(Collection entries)
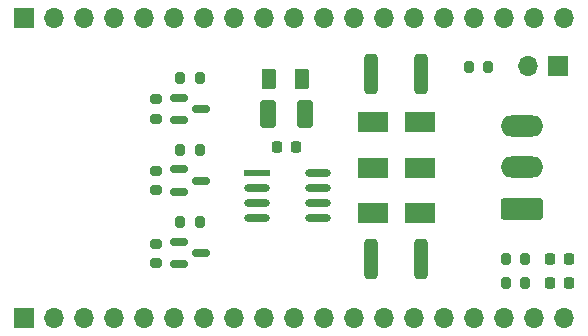
<source format=gbr>
%TF.GenerationSoftware,KiCad,Pcbnew,8.0.5*%
%TF.CreationDate,2025-01-12T16:45:05+07:00*%
%TF.ProjectId,ESP32-MODBUS-RS485-SHIELD,45535033-322d-44d4-9f44-4255532d5253,rev?*%
%TF.SameCoordinates,Original*%
%TF.FileFunction,Soldermask,Top*%
%TF.FilePolarity,Negative*%
%FSLAX46Y46*%
G04 Gerber Fmt 4.6, Leading zero omitted, Abs format (unit mm)*
G04 Created by KiCad (PCBNEW 8.0.5) date 2025-01-12 16:45:05*
%MOMM*%
%LPD*%
G01*
G04 APERTURE LIST*
G04 Aperture macros list*
%AMRoundRect*
0 Rectangle with rounded corners*
0 $1 Rounding radius*
0 $2 $3 $4 $5 $6 $7 $8 $9 X,Y pos of 4 corners*
0 Add a 4 corners polygon primitive as box body*
4,1,4,$2,$3,$4,$5,$6,$7,$8,$9,$2,$3,0*
0 Add four circle primitives for the rounded corners*
1,1,$1+$1,$2,$3*
1,1,$1+$1,$4,$5*
1,1,$1+$1,$6,$7*
1,1,$1+$1,$8,$9*
0 Add four rect primitives between the rounded corners*
20,1,$1+$1,$2,$3,$4,$5,0*
20,1,$1+$1,$4,$5,$6,$7,0*
20,1,$1+$1,$6,$7,$8,$9,0*
20,1,$1+$1,$8,$9,$2,$3,0*%
G04 Aperture macros list end*
%ADD10RoundRect,0.200000X0.200000X0.275000X-0.200000X0.275000X-0.200000X-0.275000X0.200000X-0.275000X0*%
%ADD11RoundRect,0.250000X0.375000X0.625000X-0.375000X0.625000X-0.375000X-0.625000X0.375000X-0.625000X0*%
%ADD12RoundRect,0.200000X0.275000X-0.200000X0.275000X0.200000X-0.275000X0.200000X-0.275000X-0.200000X0*%
%ADD13RoundRect,0.250000X0.412500X0.925000X-0.412500X0.925000X-0.412500X-0.925000X0.412500X-0.925000X0*%
%ADD14RoundRect,0.250000X1.550000X-0.650000X1.550000X0.650000X-1.550000X0.650000X-1.550000X-0.650000X0*%
%ADD15O,3.600000X1.800000*%
%ADD16R,1.700000X1.700000*%
%ADD17O,1.700000X1.700000*%
%ADD18RoundRect,0.150000X-0.587500X-0.150000X0.587500X-0.150000X0.587500X0.150000X-0.587500X0.150000X0*%
%ADD19RoundRect,0.218750X0.218750X0.256250X-0.218750X0.256250X-0.218750X-0.256250X0.218750X-0.256250X0*%
%ADD20RoundRect,0.250000X-0.312500X-1.450000X0.312500X-1.450000X0.312500X1.450000X-0.312500X1.450000X0*%
%ADD21R,2.500000X1.800000*%
%ADD22RoundRect,0.225000X0.225000X0.250000X-0.225000X0.250000X-0.225000X-0.250000X0.225000X-0.250000X0*%
%ADD23R,2.200000X0.600000*%
%ADD24O,2.200000X0.600000*%
G04 APERTURE END LIST*
D10*
%TO.C,R42*%
X134725000Y-92700000D03*
X136375000Y-92700000D03*
%TD*%
D11*
%TO.C,F3*%
X145000000Y-86700000D03*
X142200000Y-86700000D03*
%TD*%
D10*
%TO.C,R40*%
X134725000Y-86650000D03*
X136375000Y-86650000D03*
%TD*%
D12*
%TO.C,R39*%
X132650000Y-100625000D03*
X132650000Y-102275000D03*
%TD*%
D13*
%TO.C,C5*%
X145237500Y-89700000D03*
X142162500Y-89700000D03*
%TD*%
D14*
%TO.C,J9*%
X163667500Y-97670000D03*
D15*
X163667500Y-94170000D03*
X163667500Y-90670000D03*
%TD*%
D16*
%TO.C,J1*%
X121490000Y-106925000D03*
D17*
X124030000Y-106925000D03*
X126570000Y-106925000D03*
X129110000Y-106925000D03*
X131650000Y-106925000D03*
X134190000Y-106925000D03*
X136730000Y-106925000D03*
X139270000Y-106925000D03*
X141810000Y-106925000D03*
X144350000Y-106925000D03*
X146890000Y-106925000D03*
X149430000Y-106925000D03*
X151970000Y-106925000D03*
X154510000Y-106925000D03*
X157050000Y-106925000D03*
X159590000Y-106925000D03*
X162130000Y-106925000D03*
X164670000Y-106925000D03*
X167210000Y-106925000D03*
%TD*%
D12*
%TO.C,R41*%
X132650000Y-88425000D03*
X132650000Y-90075000D03*
%TD*%
D18*
%TO.C,Q19*%
X134612500Y-94350000D03*
X134612500Y-96250000D03*
X136487500Y-95300000D03*
%TD*%
D19*
%TO.C,D36*%
X167587500Y-103950000D03*
X166012500Y-103950000D03*
%TD*%
D20*
%TO.C,F1*%
X150862500Y-86300000D03*
X155137500Y-86300000D03*
%TD*%
D21*
%TO.C,D34*%
X155000000Y-98050000D03*
X151000000Y-98050000D03*
%TD*%
D10*
%TO.C,R45*%
X162275000Y-103950000D03*
X163925000Y-103950000D03*
%TD*%
%TO.C,R38*%
X134725000Y-98830000D03*
X136375000Y-98830000D03*
%TD*%
%TO.C,R47*%
X162275000Y-101900000D03*
X163925000Y-101900000D03*
%TD*%
D22*
%TO.C,C3*%
X144492500Y-92450000D03*
X142942500Y-92450000D03*
%TD*%
D16*
%TO.C,J10*%
X166675000Y-85600000D03*
D17*
X164135000Y-85600000D03*
%TD*%
D21*
%TO.C,D35*%
X151000000Y-90362500D03*
X155000000Y-90362500D03*
%TD*%
D20*
%TO.C,F2*%
X150862500Y-101950000D03*
X155137500Y-101950000D03*
%TD*%
D23*
%TO.C,U11*%
X141181060Y-94645000D03*
D24*
X141181060Y-95915000D03*
X141181060Y-97185000D03*
X141181060Y-98455000D03*
X146380940Y-98455000D03*
X146380940Y-97185000D03*
X146380940Y-95915000D03*
X146380940Y-94645000D03*
%TD*%
D10*
%TO.C,R36*%
X159125000Y-85700000D03*
X160775000Y-85700000D03*
%TD*%
D12*
%TO.C,R43*%
X132650000Y-94475000D03*
X132650000Y-96125000D03*
%TD*%
D18*
%TO.C,Q18*%
X134612500Y-88300000D03*
X134612500Y-90200000D03*
X136487500Y-89250000D03*
%TD*%
D21*
%TO.C,D33*%
X155000000Y-94225000D03*
X151000000Y-94225000D03*
%TD*%
D18*
%TO.C,Q17*%
X134612500Y-100500000D03*
X134612500Y-102400000D03*
X136487500Y-101450000D03*
%TD*%
D16*
%TO.C,J2*%
X121500000Y-81500000D03*
D17*
X124040000Y-81500000D03*
X126580000Y-81500000D03*
X129120000Y-81500000D03*
X131660000Y-81500000D03*
X134200000Y-81500000D03*
X136740000Y-81500000D03*
X139280000Y-81500000D03*
X141820000Y-81500000D03*
X144360000Y-81500000D03*
X146900000Y-81500000D03*
X149440000Y-81500000D03*
X151980000Y-81500000D03*
X154520000Y-81500000D03*
X157060000Y-81500000D03*
X159600000Y-81500000D03*
X162140000Y-81500000D03*
X164680000Y-81500000D03*
X167220000Y-81500000D03*
%TD*%
D19*
%TO.C,D37*%
X167587500Y-101900000D03*
X166012500Y-101900000D03*
%TD*%
M02*

</source>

_Exercise_: Check each line of the records above, and copy those that hold the word "macros".

_Answer to this task_:
G04 Aperture macros list*
G04 Aperture macros list end*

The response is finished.